Membro da equipe, na Universidade Nacional Autônoma do México (Unam), do bioquímico Samuel Canizales-Quinteros, que estuda os efeitos dessa alteração na população mexicana, Victor vem trabalhando com pesquisadores do Brasil e de outros países para mapear essa variação gênica no continente. Em sua primeira visita ao país em 2008 contava apenas com amostras de sangue de indígenas do México e da América Central. Na Universidade Federal do Rio Grande do Sul conheceu os geneticistas Francisco Salzano e Maria Cátira Bortolini, que dispunham do material genético de 5 mil índios sul-americanos e lhe propuseram uma colaboração. No mesmo ano Tábita Hünemeier, que fazia doutorado sob orientação de Maria Cátira, passou dois meses na Unam e depois seguiu para o laboratório de Andrés Ruiz-Linares, na University College London, onde caracterizou o gene ABCA1 de índios dos Andes e do Canadá.

Trechos de um conjunto de dados
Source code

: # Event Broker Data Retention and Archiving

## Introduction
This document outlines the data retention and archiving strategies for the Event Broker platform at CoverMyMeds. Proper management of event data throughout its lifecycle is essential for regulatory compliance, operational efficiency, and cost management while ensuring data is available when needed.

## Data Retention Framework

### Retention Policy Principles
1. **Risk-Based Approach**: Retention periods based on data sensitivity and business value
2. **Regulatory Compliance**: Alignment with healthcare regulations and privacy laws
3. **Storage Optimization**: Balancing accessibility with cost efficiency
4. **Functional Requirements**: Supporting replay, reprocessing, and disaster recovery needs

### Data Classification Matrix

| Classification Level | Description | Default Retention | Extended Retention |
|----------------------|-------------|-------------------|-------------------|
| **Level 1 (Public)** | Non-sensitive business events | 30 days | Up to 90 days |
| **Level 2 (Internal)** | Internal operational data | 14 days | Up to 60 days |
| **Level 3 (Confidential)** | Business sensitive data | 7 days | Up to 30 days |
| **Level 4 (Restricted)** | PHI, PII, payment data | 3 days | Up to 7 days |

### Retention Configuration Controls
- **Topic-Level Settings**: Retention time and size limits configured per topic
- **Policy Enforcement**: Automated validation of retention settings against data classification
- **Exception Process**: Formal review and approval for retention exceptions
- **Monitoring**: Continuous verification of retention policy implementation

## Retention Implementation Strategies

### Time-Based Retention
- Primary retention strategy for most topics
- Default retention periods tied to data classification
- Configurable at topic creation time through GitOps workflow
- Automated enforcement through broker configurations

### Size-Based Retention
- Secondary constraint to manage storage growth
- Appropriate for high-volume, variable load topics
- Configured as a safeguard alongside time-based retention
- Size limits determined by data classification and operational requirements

- EXPLORAR O MATERIAL -
a – Devolva, sem alterações, a parte do texto sobre a variação gênica que vai de "Membro da equipe, na" até "e do Canadá.", inclusive.
b – Dê sequência ao texto sobre a variação gênica a partir do ponto em que ele termina.
As entradas constituem material à parte, independente do texto sobre a variação gênica.

- RESPOSTAS NUMERADAS -
a –
Membro da equipe, na Universidade Nacional Autônoma do México (Unam), do bioquímico Samuel Canizales-Quinteros, que estuda os efeitos dessa alteração na população mexicana, Victor vem trabalhando com pesquisadores do Brasil e de outros países para mapear essa variação gênica no continente. Em sua primeira visita ao país em 2008 contava apenas com amostras de sangue de indígenas do México e da América Central. Na Universidade Federal do Rio Grande do Sul conheceu os geneticistas Francisco Salzano e Maria Cátira Bortolini, que dispunham do material genético de 5 mil índios sul-americanos e lhe propuseram uma colaboração. No mesmo ano Tábita Hünemeier, que fazia doutorado sob orientação de Maria Cátira, passou dois meses na Unam e depois seguiu para o laboratório de Andrés Ruiz-Linares, na University College London, onde caracterizou o gene ABCA1 de índios dos Andes e do Canadá.

b –
Tábita, Victor e Teresa Flores Dorantes analisaram informações genéticas de 4.405 indivíduos de 38 povos indígenas americanos e compararam com as de 863 membros de populações da Ásia, da Europa e da África. Constataram que a alteração genética no ABCA1 que leva à substituição de um aminoácido arginina por uma cisteína inexiste nos outros continentes – ao menos, não nos grupos estudados – e afeta em média 15% dos nativos americanos. Mas sua frequên-cia varia muito. Nenhum indivíduo do povo Seri, do noroeste do México, apresentou a alteração, encontrada em 29% dos índios Cora, 21% dos Zapoteca e 20% dos Maia, na Mesoamérica. Na América do Sul, a mutação não foi detectada entre os Jamamandi e Karitiana, da Amazônia, ou os Mapuche, do Chile e da Argentina, mas é comum entre os Xavante (31%), do Mato Grosso.

Apesar das diferenças, há um padrão nos dados: a distribuição dessa variante gênica é mais homogênea no México e na América Central, baixa nos Andes e oscila nas terras mais baixas da América do Sul, onde está o Brasil. No artigo da Human Molecular Genetics, os pesquisadores propõem duas explicações.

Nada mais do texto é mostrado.